Design and Synthesis of HIV-1 Protease Inhibitors
- Pp. 1-33 (33)Sesha S. Alluri and Ashit K. Ganguly
Human immunodeficiency virus (HIV-1) protease inhibitors play an important role as a part of the HAART (Highly Active Antiretroviral Therapy) treatment regimen for AIDS infection. The main cellular target for HIV-1 is helper Tlymphocytes that is critical to the immune system and renders individuals susceptible to opportunistic infections and tumors. According to World Health Organization, globally 36.9 million people are living with HIV-1 at the end of 2017 making HIV-1 a prime target for drug discovery.
HIV-1 belongs to the family ‘retroviridae’ that characteristically carry their genetic information in the form of ribonucleic acid (RNA). There are several drug targets that interfere with the life cycle of HIV-1 virus. Drugs such as enfuvirtide inhibit the entry of HIV-1 into the cell by interacting with CD4 receptors and co-receptors CCR5/CXCR4. Three key enzymes involved in the survival and replication of virus inside the host cell are reverse transcriptase, integrase, and protease. Once inside the host, the viral enzyme reverse transcriptase converts the viral RNA into proviral DNA. Azido thymidine (AZT) was the first reverse transcriptase inhibitor discovered. In the next step of viral replication, the proviral DNA is inserted into the host cell genome by the viral enzyme, HIV-1 integrase. Integrase inhibitors (e.g. raltegravir) block this step. Following integration, viral transcription factors cause the normal cellular machinery to produce multiple copies of viral m-RNA, which is transported from the nucleus back into the cytoplasm. In the cytoplasm, viral core proteins are produced as long chain polypeptides that are cleaved by the viral HIV-1 protease enzyme, into smaller polypeptides in order to become functional. HIV-1 protease inhibitors block this step and are considered as major breakthrough in AIDS research. Although there are several drug classes that inhibit the life cycle of HIV-1 virus at various stages, the major emphasis of this chapter will be on the discovery of linear sulfonamides such as darunavir which in particular is being very successfully used in the clinic. We shall also summarize the discovery from our laboratory of a novel class of cyclic sulfonamides as potent HIV-1 protease inhibitors.

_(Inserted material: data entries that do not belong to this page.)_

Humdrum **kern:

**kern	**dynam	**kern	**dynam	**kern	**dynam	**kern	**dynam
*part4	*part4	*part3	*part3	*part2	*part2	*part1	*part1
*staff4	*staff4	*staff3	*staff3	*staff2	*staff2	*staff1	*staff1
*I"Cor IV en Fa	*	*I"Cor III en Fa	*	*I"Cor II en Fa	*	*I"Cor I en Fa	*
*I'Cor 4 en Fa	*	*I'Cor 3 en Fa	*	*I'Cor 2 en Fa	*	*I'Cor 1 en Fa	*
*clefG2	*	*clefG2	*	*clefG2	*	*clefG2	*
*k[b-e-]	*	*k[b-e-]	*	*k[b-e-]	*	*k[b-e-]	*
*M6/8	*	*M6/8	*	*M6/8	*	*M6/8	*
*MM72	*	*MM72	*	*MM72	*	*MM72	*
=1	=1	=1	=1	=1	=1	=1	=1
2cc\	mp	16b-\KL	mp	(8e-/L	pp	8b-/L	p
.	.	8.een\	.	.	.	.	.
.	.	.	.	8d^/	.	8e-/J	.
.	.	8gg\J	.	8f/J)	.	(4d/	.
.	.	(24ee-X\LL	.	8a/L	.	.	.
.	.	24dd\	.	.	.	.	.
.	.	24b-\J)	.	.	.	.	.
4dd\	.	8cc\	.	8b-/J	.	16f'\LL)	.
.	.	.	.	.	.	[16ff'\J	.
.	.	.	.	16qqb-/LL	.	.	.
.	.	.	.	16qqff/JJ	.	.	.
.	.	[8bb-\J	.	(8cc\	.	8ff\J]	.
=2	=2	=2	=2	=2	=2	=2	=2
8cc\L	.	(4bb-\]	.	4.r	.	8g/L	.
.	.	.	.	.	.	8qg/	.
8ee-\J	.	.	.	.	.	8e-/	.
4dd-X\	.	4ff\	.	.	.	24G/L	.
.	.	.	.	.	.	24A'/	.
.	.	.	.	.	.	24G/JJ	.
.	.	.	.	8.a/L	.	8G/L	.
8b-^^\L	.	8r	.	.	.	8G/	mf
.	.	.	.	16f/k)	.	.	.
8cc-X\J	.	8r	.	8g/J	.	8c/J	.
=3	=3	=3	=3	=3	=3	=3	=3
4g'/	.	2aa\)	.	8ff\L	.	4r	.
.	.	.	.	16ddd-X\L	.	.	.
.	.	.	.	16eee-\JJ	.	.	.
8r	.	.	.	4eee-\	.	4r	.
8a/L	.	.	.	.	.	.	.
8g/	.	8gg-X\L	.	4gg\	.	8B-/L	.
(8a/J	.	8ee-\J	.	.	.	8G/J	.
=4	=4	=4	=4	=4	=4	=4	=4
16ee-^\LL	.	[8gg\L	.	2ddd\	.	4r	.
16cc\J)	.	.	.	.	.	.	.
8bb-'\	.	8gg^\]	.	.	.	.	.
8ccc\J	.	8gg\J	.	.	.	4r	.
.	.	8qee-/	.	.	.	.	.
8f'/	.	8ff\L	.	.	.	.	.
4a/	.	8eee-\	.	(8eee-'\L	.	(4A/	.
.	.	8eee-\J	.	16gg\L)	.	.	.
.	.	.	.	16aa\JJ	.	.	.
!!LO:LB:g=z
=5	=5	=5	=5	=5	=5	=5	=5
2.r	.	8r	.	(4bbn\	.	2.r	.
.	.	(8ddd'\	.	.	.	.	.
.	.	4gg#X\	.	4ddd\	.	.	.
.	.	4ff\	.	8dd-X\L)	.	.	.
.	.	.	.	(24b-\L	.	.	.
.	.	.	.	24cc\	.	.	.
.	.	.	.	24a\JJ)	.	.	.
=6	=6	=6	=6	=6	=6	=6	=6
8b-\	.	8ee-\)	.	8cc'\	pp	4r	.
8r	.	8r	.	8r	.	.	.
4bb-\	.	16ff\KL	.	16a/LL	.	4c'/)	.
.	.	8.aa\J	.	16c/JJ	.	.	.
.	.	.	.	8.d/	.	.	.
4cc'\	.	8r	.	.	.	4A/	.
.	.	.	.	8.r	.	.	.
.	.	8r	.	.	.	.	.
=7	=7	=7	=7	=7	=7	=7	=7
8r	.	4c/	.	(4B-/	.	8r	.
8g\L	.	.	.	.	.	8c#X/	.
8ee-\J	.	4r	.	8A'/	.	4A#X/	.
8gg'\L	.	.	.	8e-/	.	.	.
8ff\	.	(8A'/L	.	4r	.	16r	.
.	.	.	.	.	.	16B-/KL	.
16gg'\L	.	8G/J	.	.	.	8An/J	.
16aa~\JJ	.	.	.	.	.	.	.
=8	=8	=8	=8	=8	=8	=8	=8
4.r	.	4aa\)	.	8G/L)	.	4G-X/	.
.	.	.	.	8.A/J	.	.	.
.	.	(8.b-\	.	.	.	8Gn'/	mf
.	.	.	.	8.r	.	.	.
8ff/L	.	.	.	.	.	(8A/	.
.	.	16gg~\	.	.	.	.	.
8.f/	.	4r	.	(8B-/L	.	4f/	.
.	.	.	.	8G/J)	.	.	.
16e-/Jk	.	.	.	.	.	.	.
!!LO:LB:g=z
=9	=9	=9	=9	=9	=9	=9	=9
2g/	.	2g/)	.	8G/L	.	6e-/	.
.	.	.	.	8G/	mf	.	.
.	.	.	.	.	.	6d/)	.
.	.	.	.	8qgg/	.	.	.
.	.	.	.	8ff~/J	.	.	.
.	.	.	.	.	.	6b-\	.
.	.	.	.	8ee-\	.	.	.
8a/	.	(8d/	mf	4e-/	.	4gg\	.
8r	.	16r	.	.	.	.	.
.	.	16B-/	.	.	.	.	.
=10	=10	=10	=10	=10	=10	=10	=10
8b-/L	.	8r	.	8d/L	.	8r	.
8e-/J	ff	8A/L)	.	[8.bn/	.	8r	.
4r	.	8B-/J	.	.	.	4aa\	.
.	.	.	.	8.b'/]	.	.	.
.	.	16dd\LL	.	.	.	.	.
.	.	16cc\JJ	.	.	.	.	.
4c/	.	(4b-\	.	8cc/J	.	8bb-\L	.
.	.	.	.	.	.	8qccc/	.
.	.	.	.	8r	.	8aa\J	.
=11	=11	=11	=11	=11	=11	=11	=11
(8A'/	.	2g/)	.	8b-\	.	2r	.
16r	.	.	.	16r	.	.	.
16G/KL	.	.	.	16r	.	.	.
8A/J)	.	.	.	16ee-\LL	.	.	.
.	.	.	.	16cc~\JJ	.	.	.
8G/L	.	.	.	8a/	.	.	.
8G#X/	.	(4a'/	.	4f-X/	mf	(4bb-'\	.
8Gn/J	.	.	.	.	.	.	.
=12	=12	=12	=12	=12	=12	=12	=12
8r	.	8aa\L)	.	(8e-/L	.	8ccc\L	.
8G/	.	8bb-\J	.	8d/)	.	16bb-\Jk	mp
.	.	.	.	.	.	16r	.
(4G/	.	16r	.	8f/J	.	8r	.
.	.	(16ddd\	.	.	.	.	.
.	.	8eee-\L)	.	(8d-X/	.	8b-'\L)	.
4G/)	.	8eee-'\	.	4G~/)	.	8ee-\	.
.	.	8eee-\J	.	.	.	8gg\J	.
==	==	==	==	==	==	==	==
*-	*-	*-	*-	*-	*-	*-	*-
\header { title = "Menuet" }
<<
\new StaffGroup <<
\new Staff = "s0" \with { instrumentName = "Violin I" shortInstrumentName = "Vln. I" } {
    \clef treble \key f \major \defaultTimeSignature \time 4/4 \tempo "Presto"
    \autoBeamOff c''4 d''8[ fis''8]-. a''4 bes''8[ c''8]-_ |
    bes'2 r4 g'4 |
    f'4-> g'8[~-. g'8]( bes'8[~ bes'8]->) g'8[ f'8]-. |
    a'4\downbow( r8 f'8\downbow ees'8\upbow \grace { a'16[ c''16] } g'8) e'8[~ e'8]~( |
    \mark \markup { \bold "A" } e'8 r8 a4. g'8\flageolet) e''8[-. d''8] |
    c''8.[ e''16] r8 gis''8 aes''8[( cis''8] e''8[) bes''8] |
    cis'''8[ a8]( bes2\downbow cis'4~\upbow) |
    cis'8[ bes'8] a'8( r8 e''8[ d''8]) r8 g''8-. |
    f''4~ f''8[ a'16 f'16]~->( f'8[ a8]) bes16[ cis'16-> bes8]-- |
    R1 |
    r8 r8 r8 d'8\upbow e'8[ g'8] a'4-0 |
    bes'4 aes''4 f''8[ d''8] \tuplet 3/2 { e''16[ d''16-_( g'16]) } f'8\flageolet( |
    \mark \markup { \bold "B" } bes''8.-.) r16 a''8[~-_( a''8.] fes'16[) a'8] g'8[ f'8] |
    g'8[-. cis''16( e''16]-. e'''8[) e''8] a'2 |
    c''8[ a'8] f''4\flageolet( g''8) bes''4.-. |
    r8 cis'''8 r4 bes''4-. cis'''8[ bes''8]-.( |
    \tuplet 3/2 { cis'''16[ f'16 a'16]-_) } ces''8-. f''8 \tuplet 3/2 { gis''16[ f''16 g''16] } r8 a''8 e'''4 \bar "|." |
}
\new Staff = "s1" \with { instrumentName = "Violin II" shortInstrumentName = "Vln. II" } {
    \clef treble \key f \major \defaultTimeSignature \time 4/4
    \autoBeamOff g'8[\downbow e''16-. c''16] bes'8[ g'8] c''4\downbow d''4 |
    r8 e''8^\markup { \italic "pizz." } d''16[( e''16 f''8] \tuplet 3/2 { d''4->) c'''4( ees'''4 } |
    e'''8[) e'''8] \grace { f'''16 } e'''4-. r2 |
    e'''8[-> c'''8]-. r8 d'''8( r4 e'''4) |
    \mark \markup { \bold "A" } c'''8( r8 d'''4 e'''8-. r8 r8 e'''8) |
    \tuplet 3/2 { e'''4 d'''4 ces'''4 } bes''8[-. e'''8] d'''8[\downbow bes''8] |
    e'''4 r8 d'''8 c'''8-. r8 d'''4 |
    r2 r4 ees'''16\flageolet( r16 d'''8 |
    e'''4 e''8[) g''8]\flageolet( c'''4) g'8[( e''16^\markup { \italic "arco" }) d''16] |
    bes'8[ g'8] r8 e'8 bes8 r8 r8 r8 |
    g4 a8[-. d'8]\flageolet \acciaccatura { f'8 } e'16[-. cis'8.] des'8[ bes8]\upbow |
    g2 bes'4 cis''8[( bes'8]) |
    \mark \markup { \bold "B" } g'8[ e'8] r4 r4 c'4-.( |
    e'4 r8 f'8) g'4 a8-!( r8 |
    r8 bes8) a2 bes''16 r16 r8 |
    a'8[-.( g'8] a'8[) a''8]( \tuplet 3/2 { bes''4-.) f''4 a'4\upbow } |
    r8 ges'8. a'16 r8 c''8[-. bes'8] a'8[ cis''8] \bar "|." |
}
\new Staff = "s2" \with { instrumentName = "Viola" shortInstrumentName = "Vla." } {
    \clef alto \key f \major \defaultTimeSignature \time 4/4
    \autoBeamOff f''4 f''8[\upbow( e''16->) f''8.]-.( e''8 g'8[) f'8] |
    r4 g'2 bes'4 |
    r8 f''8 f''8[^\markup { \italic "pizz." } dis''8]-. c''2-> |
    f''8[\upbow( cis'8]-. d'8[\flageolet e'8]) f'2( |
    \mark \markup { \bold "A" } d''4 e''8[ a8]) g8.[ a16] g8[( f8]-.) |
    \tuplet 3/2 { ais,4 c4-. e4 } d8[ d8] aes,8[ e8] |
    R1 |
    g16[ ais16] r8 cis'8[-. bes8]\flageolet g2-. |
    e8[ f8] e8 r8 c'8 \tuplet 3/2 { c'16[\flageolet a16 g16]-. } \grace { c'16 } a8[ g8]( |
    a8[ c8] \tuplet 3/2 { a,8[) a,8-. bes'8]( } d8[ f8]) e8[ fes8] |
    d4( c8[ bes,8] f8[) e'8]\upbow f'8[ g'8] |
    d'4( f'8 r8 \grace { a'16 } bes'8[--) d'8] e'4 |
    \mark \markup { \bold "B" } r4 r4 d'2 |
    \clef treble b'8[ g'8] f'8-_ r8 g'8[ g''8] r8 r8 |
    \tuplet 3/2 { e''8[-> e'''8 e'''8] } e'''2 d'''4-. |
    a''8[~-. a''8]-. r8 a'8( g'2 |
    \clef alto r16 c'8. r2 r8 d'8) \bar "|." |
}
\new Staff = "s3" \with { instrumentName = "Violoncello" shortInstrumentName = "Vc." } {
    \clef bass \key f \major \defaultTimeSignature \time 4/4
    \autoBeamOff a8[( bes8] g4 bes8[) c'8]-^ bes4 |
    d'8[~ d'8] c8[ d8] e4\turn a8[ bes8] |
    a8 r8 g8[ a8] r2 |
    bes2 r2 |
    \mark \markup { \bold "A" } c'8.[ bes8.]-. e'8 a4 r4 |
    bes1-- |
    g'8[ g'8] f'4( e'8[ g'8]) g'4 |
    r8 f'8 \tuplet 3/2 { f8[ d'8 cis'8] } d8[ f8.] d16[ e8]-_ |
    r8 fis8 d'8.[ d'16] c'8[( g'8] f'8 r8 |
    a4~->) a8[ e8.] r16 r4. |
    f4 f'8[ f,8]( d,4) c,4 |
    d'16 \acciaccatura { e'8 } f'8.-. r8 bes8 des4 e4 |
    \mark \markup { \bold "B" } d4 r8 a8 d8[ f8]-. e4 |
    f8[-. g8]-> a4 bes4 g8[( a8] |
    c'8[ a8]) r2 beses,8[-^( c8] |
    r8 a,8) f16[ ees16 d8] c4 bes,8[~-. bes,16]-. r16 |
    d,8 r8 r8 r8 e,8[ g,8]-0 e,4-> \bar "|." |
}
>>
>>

The HIV-1 protease inhibitors represent one of the classic examples of structure-based drug design. The X-ray crystal structure of HIV-1 protease was determined in 1989 and several inhibitors were soon developed based on the configuration of the active site. Protease inhibitors such as saquinavir, ritonavir, indinavir, amprenavir, tipranavir, darunavir etc., are successfully used for the treatment of AIDS patients. Today, new protease inhibitors are continuously being developed and designed because HIV-1 virus mutates quickly, and current medications are becoming increasingly ineffective.
In our published work, we have successfully discovered a novel class of HIV-1 protease inhibitors based on a cyclic sulfonamide core structure. HIV-1 protease inhibitors in clinical use such as amprenavir, tipranavir and darunavir possess sulfonamide moiety in their core structure. Unlike open chain sulfonamides used in the clinic, our compounds possess a conformationally restricted sulfonamide pharmacophore. Molecular modeling was used for the design of these inhibitors and the crucial step in their synthesis involved an unusual endo radical cyclization process.
Several analogs were synthesized in order to determine their structure activity relationship. X-ray crystallographic analysis confirmed the binding modes of our inhibitors to the HIV-1 protease enzyme. The structures of the novel inhibitors were further optimized to the picomolar affinities in the HIV-1 protease assay. More work remains to be done to determine whether these cyclic sulfonamides could be clinically useful.